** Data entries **
============================================================

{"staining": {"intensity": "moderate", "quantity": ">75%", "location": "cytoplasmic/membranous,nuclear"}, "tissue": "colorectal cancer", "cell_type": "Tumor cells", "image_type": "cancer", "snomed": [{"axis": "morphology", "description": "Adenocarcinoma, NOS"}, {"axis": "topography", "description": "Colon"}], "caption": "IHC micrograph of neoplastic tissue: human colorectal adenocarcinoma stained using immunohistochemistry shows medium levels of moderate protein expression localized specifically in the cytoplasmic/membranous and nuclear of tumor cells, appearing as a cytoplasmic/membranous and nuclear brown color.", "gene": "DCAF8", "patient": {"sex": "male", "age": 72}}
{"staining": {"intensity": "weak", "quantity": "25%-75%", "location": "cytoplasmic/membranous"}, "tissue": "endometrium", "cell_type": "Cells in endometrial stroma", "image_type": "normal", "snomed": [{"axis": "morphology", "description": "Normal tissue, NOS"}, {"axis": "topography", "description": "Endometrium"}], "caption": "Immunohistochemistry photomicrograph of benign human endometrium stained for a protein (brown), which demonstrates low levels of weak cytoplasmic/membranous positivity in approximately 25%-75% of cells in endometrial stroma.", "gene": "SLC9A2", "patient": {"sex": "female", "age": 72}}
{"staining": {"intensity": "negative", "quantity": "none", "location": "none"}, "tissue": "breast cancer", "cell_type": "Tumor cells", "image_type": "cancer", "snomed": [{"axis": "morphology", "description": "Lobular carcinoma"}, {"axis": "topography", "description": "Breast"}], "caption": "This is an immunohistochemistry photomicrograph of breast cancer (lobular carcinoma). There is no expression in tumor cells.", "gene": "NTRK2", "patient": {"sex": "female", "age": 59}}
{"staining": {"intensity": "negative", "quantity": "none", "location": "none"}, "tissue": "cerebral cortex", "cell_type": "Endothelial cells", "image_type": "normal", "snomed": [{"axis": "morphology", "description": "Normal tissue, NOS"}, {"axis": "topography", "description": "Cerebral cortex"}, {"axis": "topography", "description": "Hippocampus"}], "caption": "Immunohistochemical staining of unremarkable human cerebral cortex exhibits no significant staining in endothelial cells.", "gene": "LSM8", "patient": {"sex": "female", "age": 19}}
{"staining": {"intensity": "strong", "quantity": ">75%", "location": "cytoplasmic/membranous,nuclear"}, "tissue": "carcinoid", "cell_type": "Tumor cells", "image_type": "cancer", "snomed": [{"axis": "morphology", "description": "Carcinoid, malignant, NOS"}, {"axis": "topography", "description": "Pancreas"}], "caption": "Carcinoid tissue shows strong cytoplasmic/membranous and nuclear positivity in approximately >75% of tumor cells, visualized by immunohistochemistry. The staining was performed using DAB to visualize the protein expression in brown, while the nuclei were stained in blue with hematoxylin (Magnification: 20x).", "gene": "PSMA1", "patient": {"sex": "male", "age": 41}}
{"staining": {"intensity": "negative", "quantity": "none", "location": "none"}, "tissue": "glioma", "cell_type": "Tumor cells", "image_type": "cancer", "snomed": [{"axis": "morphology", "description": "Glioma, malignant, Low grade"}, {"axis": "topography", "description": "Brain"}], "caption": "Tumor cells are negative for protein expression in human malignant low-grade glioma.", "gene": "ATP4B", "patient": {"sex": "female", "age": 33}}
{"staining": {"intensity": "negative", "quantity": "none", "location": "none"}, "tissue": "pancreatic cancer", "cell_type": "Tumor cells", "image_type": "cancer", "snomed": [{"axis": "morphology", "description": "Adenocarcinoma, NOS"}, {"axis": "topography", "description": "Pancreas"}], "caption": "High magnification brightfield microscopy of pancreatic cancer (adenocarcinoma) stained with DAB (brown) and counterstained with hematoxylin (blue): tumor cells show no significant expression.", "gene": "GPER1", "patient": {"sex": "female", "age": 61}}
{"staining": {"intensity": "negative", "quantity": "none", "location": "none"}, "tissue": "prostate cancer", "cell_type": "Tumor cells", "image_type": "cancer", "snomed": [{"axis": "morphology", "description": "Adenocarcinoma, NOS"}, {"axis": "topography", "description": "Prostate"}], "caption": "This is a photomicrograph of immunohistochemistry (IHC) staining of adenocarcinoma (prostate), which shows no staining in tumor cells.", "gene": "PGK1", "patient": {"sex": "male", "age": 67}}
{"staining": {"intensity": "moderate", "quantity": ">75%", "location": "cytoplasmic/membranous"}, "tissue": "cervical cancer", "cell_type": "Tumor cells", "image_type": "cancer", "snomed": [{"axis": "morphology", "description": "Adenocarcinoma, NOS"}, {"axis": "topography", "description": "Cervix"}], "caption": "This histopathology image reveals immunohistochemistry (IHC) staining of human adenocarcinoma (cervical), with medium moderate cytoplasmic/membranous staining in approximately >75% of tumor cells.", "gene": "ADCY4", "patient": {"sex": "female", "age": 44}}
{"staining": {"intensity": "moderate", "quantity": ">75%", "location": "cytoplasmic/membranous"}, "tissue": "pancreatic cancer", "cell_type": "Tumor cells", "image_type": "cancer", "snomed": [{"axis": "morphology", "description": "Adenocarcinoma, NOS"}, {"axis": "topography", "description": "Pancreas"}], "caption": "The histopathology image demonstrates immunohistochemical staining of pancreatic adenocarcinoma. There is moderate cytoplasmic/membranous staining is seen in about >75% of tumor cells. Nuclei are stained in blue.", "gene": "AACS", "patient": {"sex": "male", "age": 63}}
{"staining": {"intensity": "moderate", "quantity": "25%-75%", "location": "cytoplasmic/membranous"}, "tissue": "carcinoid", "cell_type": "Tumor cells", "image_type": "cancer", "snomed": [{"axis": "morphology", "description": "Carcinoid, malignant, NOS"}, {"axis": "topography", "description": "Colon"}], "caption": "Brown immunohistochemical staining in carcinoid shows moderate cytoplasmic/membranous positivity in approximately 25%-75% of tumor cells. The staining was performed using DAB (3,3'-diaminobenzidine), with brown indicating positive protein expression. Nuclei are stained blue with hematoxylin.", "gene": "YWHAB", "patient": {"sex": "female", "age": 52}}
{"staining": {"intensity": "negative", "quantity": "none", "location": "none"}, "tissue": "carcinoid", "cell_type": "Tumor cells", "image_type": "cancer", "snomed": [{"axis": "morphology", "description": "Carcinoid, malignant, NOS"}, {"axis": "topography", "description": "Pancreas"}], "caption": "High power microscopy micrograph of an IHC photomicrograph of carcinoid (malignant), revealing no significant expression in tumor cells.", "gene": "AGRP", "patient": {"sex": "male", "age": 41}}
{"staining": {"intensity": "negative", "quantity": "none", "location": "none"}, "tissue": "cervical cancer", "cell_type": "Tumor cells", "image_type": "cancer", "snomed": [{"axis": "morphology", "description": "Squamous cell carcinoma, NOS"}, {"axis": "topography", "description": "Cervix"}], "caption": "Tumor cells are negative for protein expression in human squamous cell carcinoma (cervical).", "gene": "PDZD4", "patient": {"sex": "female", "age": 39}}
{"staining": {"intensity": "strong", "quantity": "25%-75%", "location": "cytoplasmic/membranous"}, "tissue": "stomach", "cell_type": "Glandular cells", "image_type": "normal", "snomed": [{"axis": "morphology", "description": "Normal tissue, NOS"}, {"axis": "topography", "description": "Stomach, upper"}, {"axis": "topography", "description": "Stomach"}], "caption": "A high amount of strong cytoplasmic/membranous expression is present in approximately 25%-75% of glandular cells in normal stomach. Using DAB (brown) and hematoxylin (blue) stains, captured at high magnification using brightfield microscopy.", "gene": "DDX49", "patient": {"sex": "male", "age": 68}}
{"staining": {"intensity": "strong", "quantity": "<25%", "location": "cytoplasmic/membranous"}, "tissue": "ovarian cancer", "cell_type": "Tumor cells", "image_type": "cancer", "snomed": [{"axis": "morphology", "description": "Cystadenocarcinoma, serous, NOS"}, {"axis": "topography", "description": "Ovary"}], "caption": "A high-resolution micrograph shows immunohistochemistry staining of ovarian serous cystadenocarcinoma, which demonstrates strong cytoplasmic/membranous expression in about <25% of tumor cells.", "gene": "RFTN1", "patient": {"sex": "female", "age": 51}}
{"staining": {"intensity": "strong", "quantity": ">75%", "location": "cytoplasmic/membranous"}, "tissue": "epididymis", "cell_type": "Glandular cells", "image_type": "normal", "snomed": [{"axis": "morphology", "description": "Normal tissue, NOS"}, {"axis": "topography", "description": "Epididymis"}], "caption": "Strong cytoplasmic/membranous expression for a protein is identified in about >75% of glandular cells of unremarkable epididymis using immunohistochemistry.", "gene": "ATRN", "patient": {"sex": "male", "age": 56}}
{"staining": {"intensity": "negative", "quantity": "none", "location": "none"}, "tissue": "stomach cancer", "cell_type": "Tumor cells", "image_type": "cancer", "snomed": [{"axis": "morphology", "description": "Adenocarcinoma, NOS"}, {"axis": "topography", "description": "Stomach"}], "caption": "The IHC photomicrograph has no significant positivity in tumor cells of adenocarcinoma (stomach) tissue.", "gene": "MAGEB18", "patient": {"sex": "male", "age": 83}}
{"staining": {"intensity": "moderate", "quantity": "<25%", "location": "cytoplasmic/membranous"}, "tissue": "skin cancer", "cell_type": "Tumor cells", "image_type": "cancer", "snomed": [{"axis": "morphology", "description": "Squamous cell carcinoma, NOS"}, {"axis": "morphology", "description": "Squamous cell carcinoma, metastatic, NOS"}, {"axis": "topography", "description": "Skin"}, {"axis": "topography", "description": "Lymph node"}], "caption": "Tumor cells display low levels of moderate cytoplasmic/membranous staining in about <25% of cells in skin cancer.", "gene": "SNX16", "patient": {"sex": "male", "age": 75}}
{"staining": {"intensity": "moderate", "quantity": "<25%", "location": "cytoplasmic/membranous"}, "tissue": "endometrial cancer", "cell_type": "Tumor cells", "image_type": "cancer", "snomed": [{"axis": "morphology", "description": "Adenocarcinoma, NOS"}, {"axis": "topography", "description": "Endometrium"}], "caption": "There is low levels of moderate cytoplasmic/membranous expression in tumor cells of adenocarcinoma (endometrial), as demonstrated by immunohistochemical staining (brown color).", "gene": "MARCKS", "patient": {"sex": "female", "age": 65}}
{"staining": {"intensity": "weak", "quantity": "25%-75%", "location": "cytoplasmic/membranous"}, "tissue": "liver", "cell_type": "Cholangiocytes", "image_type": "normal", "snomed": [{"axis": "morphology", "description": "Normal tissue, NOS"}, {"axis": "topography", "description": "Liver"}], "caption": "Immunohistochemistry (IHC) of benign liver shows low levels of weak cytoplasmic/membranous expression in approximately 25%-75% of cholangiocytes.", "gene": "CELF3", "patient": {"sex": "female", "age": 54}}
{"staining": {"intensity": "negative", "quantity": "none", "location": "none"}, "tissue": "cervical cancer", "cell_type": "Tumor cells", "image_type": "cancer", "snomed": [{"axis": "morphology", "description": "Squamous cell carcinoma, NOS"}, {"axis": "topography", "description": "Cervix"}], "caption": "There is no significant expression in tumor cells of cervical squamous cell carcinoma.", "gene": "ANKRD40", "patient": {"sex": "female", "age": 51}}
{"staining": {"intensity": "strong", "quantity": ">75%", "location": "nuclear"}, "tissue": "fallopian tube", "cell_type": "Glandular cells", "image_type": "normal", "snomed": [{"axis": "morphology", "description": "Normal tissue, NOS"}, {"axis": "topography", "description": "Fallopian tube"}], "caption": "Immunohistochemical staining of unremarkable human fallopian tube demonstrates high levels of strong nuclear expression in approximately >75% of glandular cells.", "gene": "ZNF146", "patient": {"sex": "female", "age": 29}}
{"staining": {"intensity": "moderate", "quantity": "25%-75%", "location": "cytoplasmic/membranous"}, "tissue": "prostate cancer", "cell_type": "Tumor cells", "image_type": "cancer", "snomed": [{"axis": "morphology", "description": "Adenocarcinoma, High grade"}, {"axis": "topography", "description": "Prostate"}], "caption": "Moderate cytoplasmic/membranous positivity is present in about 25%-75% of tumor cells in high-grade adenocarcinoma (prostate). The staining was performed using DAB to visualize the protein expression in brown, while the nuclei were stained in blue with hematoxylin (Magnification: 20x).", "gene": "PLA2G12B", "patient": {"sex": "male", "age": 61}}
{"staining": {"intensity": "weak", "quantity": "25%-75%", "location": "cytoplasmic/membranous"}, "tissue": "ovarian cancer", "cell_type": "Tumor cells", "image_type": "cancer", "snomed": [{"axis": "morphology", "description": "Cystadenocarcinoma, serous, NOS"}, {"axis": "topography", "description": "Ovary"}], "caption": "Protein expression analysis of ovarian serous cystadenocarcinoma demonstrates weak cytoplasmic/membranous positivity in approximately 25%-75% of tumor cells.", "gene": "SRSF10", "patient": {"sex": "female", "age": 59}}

============================================================

Reprint exactly the lines above that start at the one with "immunohistochemical staining in" and end at the one with "power microscopy micrograph", keeping both and adding none.

{"staining": {"intensity": "moderate", "quantity": "25%-75%", "location": "cytoplasmic/membranous"}, "tissue": "carcinoid", "cell_type": "Tumor cells", "image_type": "cancer", "snomed": [{"axis": "morphology", "description": "Carcinoid, malignant, NOS"}, {"axis": "topography", "description": "Colon"}], "caption": "Brown immunohistochemical staining in carcinoid shows moderate cytoplasmic/membranous positivity in approximately 25%-75% of tumor cells. The staining was performed using DAB (3,3'-diaminobenzidine), with brown indicating positive protein expression. Nuclei are stained blue with hematoxylin.", "gene": "YWHAB", "patient": {"sex": "female", "age": 52}}
{"staining": {"intensity": "negative", "quantity": "none", "location": "none"}, "tissue": "carcinoid", "cell_type": "Tumor cells", "image_type": "cancer", "snomed": [{"axis": "morphology", "description": "Carcinoid, malignant, NOS"}, {"axis": "topography", "description": "Pancreas"}], "caption": "High power microscopy micrograph of an IHC photomicrograph of carcinoid (malignant), revealing no significant expression in tumor cells.", "gene": "AGRP", "patient": {"sex": "male", "age": 41}}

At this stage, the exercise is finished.